When you learn to look at these things simply as stress arising and stress passing away, realizing that you have better ways of dealing with those simple sensations, it goes a long way toward overcoming whatever addictions you may have. The deep-seated drives you attribute to the mind are powerful because you think that they’re deep-seated. When you learn to see them simply as constructs that you’ve placed on top of very superficial and ephemeral sensations, things that come and go very quickly, it may seem disorienting because your sense of who you are is often based around the so-called needs you’ve created. But when you’ve got an alternative way of functioning, an alternative way of seeing yourself, you’re not so threatened by the idea of letting go of those old ways.

So the combination of right concentration and right view can help you pass these issues. I remember talking to a scholar who was very concerned that Buddhism not be treated as a psychology. It was more serious than that, he said, it was a philosophy, it’s a metaphysics. He didn’t like the idea that it was just a therapy. And I countered it by saying that I don’t like the idea that it’s just a philosophy. Therapy is more important.

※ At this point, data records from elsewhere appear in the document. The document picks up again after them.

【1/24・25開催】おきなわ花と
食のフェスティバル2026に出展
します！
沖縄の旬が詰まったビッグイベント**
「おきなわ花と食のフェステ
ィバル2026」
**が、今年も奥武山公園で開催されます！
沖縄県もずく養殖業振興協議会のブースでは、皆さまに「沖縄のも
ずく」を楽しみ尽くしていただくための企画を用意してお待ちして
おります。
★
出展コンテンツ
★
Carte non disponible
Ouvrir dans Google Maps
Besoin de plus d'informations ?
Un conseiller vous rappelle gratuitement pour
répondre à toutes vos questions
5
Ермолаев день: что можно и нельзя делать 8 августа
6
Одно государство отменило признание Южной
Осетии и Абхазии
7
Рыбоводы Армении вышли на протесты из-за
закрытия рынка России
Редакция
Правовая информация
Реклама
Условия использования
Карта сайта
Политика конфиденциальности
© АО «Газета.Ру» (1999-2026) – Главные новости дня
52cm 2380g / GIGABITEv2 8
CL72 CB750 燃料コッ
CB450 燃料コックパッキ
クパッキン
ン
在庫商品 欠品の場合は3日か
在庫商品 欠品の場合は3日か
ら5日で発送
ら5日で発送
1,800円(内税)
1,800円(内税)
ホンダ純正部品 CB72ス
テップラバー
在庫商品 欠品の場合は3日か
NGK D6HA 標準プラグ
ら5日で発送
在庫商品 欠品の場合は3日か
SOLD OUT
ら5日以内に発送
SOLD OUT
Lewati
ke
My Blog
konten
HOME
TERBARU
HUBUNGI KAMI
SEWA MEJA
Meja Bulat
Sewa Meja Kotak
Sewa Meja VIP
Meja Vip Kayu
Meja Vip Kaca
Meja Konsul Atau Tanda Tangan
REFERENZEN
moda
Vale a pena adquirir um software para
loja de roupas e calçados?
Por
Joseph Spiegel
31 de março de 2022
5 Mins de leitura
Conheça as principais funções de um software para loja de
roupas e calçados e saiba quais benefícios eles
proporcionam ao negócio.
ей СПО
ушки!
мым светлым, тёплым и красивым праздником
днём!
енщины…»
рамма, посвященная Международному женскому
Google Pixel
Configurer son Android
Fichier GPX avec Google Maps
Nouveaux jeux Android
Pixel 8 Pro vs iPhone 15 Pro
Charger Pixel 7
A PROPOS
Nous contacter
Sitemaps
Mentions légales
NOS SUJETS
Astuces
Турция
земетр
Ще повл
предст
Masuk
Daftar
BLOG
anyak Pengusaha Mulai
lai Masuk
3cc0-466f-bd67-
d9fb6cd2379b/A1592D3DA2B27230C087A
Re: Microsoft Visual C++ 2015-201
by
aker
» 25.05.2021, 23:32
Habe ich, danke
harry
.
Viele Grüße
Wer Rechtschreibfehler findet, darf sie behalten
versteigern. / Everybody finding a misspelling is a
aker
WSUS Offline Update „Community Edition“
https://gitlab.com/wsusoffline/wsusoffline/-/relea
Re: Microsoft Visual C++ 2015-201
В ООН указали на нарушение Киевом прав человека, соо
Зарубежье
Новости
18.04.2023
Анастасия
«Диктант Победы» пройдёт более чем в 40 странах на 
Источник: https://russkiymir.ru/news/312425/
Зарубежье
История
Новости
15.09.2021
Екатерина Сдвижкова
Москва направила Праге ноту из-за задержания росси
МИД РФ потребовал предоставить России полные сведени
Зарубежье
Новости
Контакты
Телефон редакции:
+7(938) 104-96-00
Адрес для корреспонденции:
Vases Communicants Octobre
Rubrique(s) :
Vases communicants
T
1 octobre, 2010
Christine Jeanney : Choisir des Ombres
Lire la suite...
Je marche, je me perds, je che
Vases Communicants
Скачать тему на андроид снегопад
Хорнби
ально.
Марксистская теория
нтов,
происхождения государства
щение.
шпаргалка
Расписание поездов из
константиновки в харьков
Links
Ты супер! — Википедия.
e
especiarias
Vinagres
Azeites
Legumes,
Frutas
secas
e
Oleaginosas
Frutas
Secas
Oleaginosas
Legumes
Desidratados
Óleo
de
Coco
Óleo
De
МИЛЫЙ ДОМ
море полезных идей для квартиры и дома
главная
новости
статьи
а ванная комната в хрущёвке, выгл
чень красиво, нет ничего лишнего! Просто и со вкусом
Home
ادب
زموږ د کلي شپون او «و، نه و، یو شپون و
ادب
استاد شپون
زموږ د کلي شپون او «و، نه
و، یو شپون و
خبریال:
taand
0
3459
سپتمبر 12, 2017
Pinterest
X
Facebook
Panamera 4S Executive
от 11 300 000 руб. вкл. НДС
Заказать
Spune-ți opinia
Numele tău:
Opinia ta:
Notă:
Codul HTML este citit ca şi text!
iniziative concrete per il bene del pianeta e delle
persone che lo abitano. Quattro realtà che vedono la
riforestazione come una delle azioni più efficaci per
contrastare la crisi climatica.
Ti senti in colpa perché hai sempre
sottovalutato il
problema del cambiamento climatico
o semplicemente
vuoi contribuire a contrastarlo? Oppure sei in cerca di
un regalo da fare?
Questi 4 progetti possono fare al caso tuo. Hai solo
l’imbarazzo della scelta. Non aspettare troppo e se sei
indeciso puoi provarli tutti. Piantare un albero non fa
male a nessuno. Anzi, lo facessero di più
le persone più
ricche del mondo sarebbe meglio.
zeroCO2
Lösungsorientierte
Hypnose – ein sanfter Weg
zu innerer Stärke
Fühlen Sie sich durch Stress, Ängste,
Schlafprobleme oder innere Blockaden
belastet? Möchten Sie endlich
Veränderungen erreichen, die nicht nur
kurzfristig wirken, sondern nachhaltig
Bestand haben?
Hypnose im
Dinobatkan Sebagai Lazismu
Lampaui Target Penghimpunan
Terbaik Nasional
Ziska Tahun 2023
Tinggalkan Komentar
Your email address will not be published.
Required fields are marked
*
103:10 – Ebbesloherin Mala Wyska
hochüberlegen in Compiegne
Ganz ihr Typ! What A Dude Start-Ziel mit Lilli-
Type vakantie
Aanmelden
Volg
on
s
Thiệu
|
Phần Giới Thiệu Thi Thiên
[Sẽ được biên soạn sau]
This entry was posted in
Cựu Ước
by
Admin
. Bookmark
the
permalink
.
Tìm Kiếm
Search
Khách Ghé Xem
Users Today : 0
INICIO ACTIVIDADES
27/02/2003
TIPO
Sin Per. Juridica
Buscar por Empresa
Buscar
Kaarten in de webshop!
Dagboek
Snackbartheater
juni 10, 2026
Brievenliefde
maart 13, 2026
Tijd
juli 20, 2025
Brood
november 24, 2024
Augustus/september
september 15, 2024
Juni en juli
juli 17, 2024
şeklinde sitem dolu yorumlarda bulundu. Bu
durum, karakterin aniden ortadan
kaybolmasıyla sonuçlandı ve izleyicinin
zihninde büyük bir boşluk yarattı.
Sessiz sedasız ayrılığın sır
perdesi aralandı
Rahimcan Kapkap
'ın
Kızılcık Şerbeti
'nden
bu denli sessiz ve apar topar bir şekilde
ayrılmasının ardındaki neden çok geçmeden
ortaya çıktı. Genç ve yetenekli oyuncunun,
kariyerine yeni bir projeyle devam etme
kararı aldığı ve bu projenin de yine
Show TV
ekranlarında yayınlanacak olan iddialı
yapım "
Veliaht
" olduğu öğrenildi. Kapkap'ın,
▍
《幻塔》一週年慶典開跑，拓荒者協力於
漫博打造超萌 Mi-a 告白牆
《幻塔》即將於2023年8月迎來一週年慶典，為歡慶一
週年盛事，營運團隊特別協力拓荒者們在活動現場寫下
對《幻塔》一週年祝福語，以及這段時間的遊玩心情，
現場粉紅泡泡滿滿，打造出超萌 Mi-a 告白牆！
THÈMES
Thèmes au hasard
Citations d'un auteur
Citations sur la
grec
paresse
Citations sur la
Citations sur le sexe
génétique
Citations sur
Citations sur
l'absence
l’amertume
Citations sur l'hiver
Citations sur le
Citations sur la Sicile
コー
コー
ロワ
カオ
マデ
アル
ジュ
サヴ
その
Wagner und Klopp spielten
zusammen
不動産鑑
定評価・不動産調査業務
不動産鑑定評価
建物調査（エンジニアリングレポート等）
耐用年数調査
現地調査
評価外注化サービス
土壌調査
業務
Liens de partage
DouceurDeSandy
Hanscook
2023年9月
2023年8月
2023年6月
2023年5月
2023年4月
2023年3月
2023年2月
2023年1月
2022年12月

Right view, right concentration: These are meant to be therapy for the ways the mind creates suffering for itself. Because addiction is a way it creates suffering, you want to be able to use these tools to get past your addictions: your old ways of clinging, the stories you create about the being inside and the situations outside that you stitch together out of sensations that—when you really look at them—are really not that powerful at all. When you learn how to let go of that habit of stitching things together, you find that your problems are not nearly as overwhelming as you thought they were. You can gain the upper hand.

So keep this point in mind. The Thai way of interpreting upataan may not quite correspond with what’s in the Pali Canon, but it does give a good insight into the process of how clinging works, and how to take the clinging apart so you don’t have to keep suffering from it.